Getting started; coming up with a good idea for a story is not as easy as one would think it would be. Even experienced writers often struggle with how to fine tune an abstract idea in preparation for a new story. A good peice of advice I have often heard experienced, published writers give new writers is to “ask a question” and then try to answer it. Show the world how a problem dealing with some challenging aspect of life can potentially be solved.
Most people share the same problems at some point in their lives, as human beings are actually more alike than they are different. When the writer expresses her own fears, her disappointments, her tragedies, her successes, her joys she connects us all.
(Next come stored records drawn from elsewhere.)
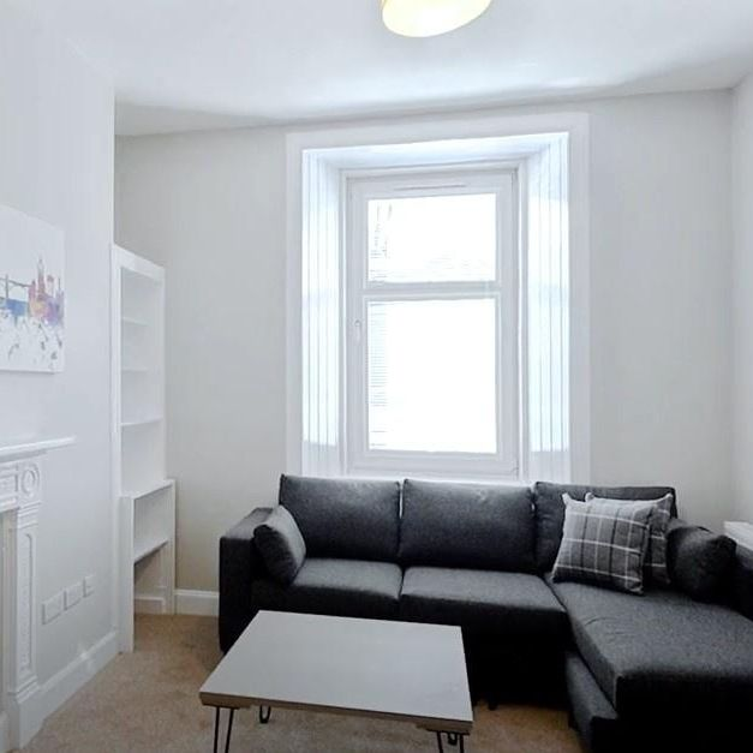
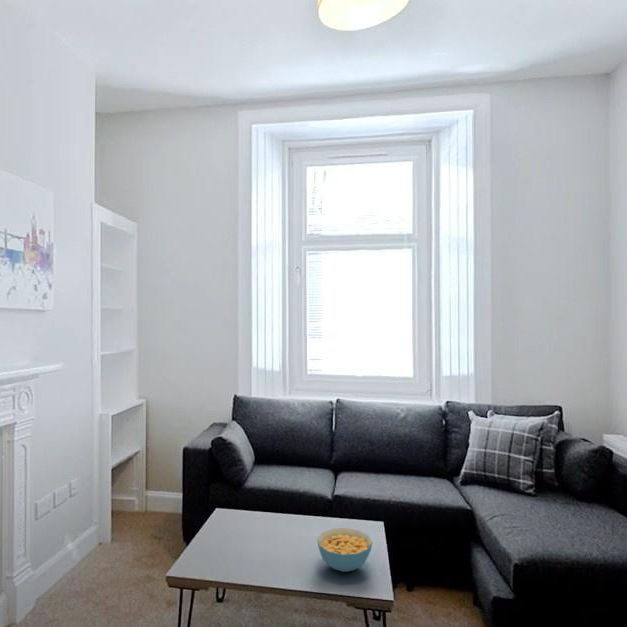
+ cereal bowl [316,527,373,573]
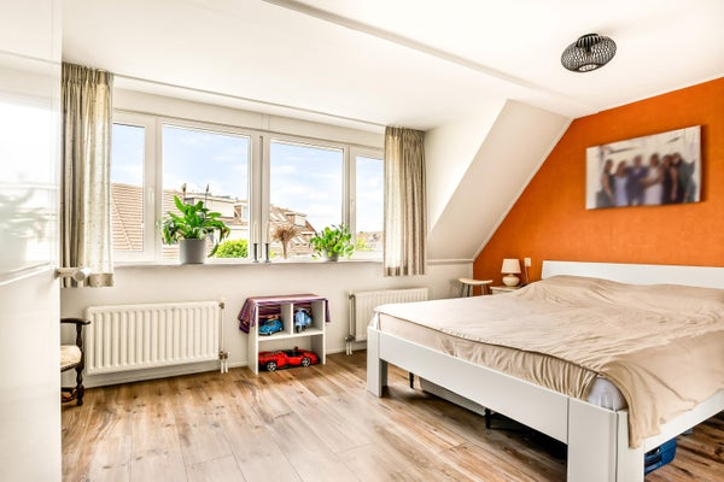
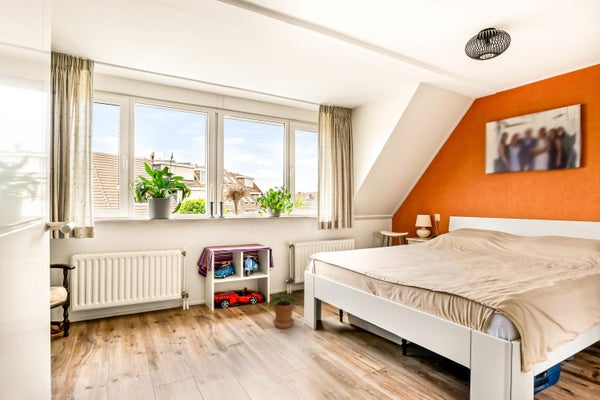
+ potted plant [268,291,298,330]
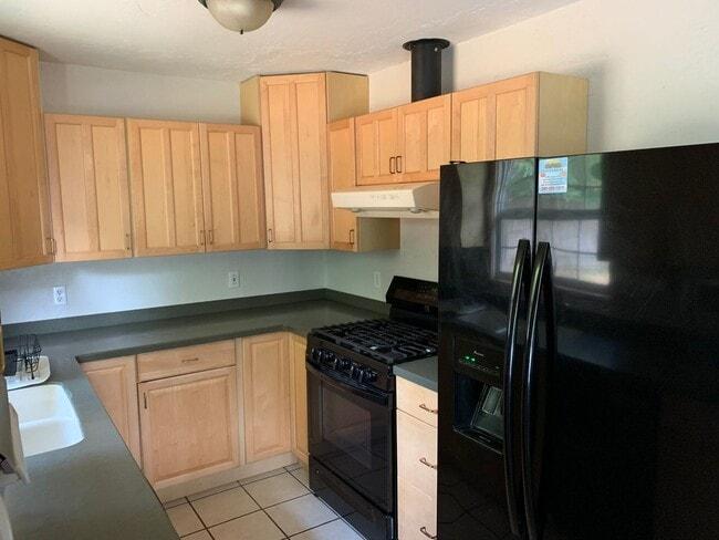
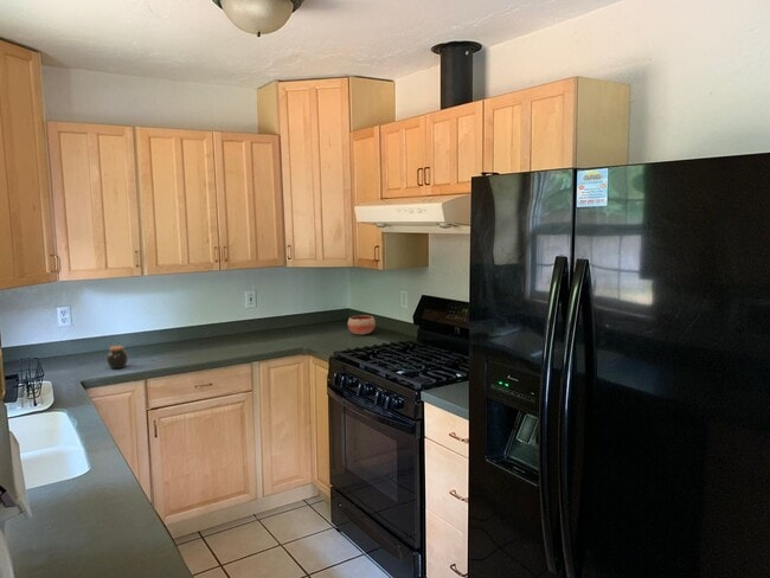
+ bowl [347,314,377,335]
+ jar [105,345,129,370]
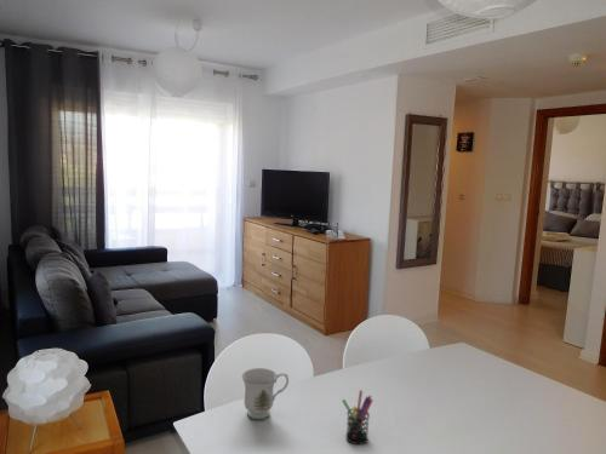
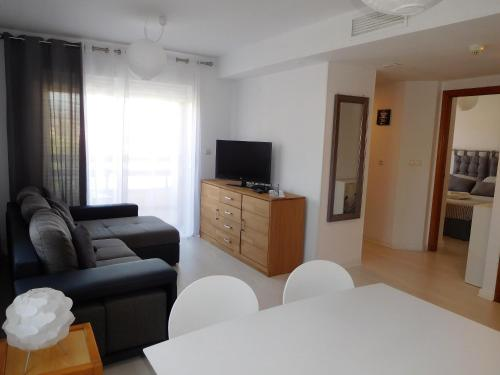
- mug [241,367,290,421]
- pen holder [342,389,375,446]
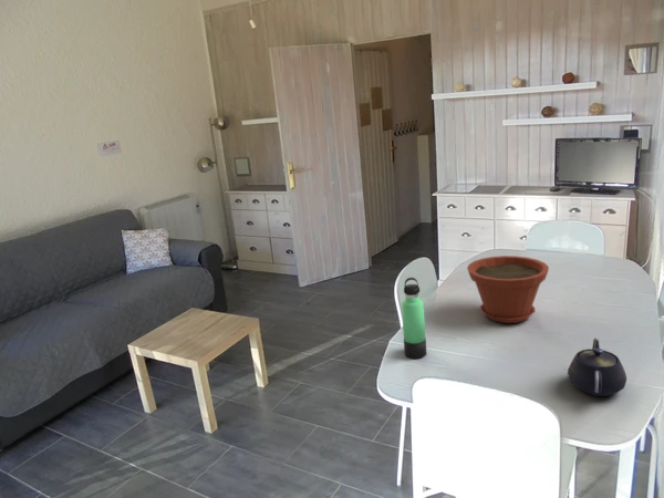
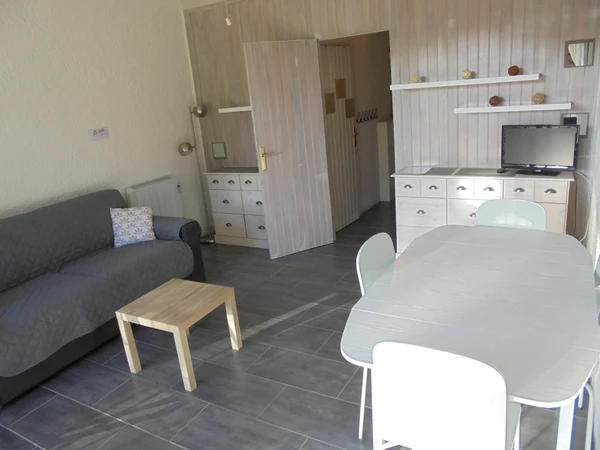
- thermos bottle [401,277,427,360]
- teapot [567,336,627,397]
- plant pot [466,255,550,324]
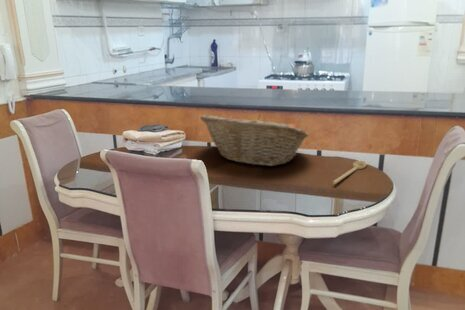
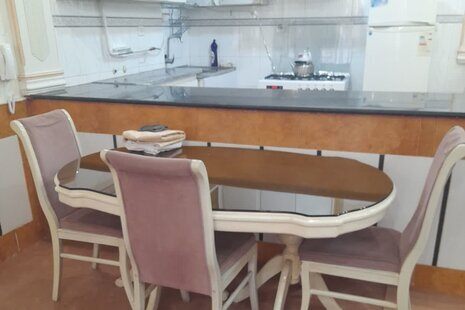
- fruit basket [200,114,310,167]
- spoon [332,160,368,185]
By asking a question and unraveling the answer through the pages of the story, the writer has the power to help the reader in her discovery period and subsequent healing.
Perhaps the writer asks the question about whether people have the ability to re-wire their brains to feel acceptance and love after having been neglected as a newborn for the first critical years of life. The story could have a protagonist who is bitter and hateful toward himself and others as he strives to be loved and to learn to love others, while re-visiting the steps he took during his past that led him to the place he ended up. Perhaps as he moves through the chapters he finds himself and in doing so finds the ability to love, therefore; solving his problem and potentially solving the readers’ problems to some degree. At the very least, the story has the power to comfort the reader to know he is not alone.
After all, if the writer asks the question, chances are a good portion of the rest of the world has asked it at some point in some way as well.